---------- DATA TO PROCESS ----------

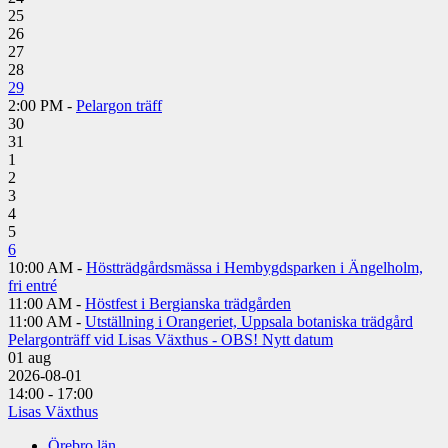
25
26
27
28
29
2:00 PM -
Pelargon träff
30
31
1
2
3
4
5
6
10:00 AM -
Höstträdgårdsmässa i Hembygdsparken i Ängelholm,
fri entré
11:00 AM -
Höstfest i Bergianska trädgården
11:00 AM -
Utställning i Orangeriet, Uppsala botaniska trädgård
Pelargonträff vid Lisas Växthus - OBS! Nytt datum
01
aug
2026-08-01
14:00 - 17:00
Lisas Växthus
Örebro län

----------

## [TASK STATEMENT]
Repeat every line of the data above exactly, but drop the pictures.

## [SOLVED EXERCISE]
25
26
27
28
29
2:00 PM -
Pelargon träff
30
31
1
2
3
4
5
6
10:00 AM -
Höstträdgårdsmässa i Hembygdsparken i Ängelholm,
fri entré
11:00 AM -
Höstfest i Bergianska trädgården
11:00 AM -
Utställning i Orangeriet, Uppsala botaniska trädgård
Pelargonträff vid Lisas Växthus - OBS! Nytt datum
01
aug
2026-08-01
14:00 - 17:00
Lisas Växthus
Örebro län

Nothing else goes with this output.